Salesforce has shown demos where Agentforce deployments failed because an agent assumed a field existed that didn't actually. That's not a bug you can fix by adding more MCP tools. It's the natural consequence of giving agents a surface to call against without giving them a system to reason about.
What a context layer actually is
A context layer is a deterministic, continuously indexed graph of what's actually in the org right now — every object, field, flow, Apex class, validation rule, and permission — with the dependencies between them mapped and queryable.
Agents don't infer it. They query it. Every agent, every tool, every coding assistant draws from the same source of truth, in real time.
That's the layer Sweep has been building. Three things it does that an API surface, on its own, structurally cannot:
Understand — a live Metadata Graph, process intelligence across flows and Apex, and usage intelligence that distinguishes active configuration from dead weight. Agents stop reasoning about what might be in the org and start querying what is.
Act — grounded construction through Build Mode, cross-platform awareness so agents can reason across systems rather than only inside Salesforce, and a single MCP interface that any agent — Claude, Cursor, Copilot, proprietary — can share.
Govern — impact preview before every change (what breaks, who's affected), permission topology that surfaces exposure before it becomes an incident, and continuous monitoring of drift and agent-driven activity over time.

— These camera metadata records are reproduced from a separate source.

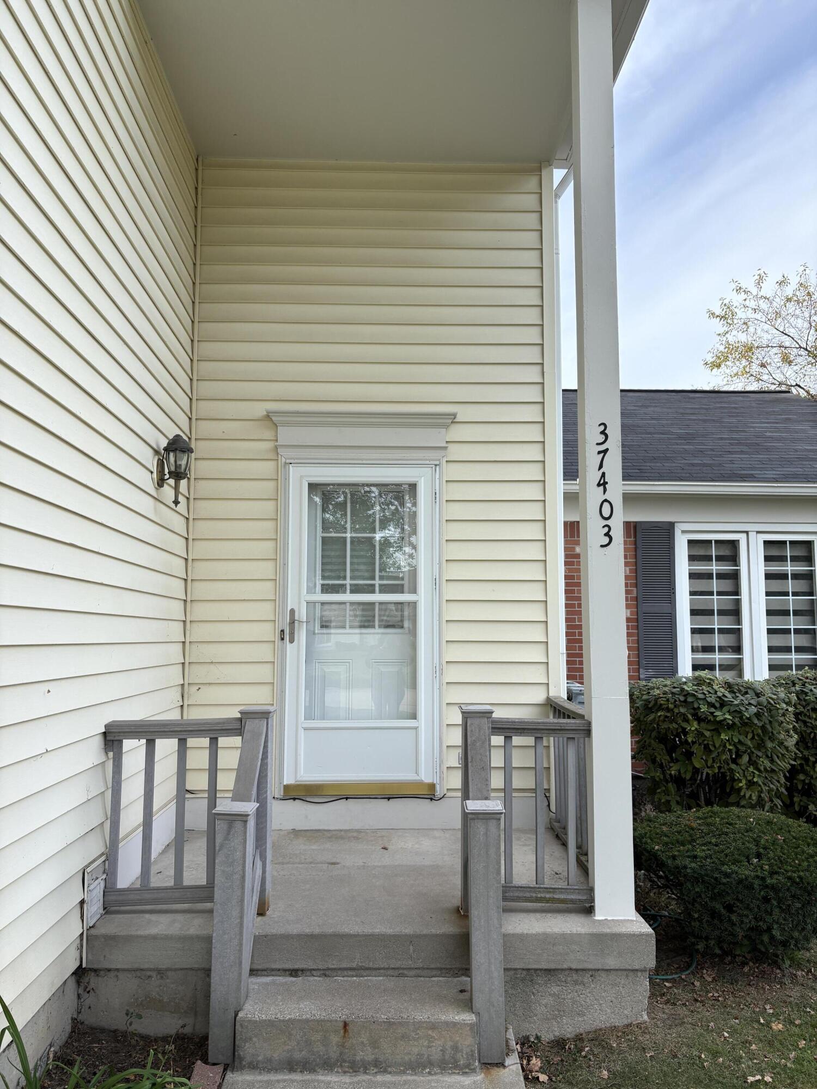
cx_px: 408
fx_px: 818
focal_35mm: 26
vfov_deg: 67.3
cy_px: 544
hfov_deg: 53.1
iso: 64
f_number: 1.6
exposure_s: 1/1016
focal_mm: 5.96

The shift is simple. Without a context layer, execution happens and consequences surface later. With one, consequences surface first and execution is informed. Agents don't get slower. They get accurate.
Sweeping it all up
Headless 360 gave agents the API. It's going to accelerate what enterprises can do with Salesforce in ways that are difficult to overstate. But agents are only as smart as the context they have.
Right now, most enterprises are handing their agents a surface of verbs and asking them to improvise the rest.
And while Parker Harris asked why you should ever log in to Salesforce again, the better question is what the agents should understand about your org before they log in for you.
Salesforce made the platform programmable and the context layer is what makes it intelligible.